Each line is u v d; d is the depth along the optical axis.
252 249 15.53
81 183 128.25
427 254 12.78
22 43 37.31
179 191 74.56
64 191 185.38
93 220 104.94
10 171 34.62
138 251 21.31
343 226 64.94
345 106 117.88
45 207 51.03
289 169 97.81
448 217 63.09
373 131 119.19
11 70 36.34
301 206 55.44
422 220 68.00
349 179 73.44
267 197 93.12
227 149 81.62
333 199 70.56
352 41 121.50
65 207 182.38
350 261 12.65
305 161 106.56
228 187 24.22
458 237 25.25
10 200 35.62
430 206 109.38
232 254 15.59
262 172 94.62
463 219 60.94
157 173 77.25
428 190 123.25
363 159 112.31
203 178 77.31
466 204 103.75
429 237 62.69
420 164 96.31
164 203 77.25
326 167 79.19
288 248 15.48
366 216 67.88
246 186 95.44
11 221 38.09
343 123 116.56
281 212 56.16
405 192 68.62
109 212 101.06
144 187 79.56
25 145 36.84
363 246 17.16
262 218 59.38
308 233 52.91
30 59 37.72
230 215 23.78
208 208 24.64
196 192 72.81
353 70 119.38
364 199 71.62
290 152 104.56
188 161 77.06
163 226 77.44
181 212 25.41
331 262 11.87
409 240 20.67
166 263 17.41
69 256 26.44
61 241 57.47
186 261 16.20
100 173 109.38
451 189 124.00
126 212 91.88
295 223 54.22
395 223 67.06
---
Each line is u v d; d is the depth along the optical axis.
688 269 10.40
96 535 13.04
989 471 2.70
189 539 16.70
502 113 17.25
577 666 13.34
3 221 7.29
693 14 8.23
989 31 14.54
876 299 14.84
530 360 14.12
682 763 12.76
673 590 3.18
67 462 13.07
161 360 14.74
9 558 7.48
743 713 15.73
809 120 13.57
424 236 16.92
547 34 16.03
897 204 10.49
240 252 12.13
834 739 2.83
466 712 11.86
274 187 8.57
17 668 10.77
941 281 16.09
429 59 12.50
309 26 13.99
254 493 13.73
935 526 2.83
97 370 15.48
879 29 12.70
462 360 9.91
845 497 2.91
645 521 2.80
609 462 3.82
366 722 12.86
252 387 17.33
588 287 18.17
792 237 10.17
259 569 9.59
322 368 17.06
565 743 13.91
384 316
---
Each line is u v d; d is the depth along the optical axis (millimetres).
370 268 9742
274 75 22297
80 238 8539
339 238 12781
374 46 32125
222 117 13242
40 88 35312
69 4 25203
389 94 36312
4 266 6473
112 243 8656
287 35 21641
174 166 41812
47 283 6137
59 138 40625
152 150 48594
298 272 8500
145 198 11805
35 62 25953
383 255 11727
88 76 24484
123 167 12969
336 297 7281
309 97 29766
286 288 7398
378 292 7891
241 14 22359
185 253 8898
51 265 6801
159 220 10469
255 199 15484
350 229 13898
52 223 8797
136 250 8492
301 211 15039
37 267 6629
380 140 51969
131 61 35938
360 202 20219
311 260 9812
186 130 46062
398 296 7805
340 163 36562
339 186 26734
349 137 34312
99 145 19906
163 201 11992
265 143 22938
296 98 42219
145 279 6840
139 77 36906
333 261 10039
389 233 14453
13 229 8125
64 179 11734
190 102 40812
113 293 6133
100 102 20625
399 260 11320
---
## [What needs to be done]
Using the entries above, give again exactly the lines from the line holding "52 223 8797" through the line holding "399 260 11320". Include both end lines and nothing else.

## [Reply to the task]
52 223 8797
136 250 8492
301 211 15039
37 267 6629
380 140 51969
131 61 35938
360 202 20219
311 260 9812
186 130 46062
398 296 7805
340 163 36562
339 186 26734
349 137 34312
99 145 19906
163 201 11992
265 143 22938
296 98 42219
145 279 6840
139 77 36906
333 261 10039
389 233 14453
13 229 8125
64 179 11734
190 102 40812
113 293 6133
100 102 20625
399 260 11320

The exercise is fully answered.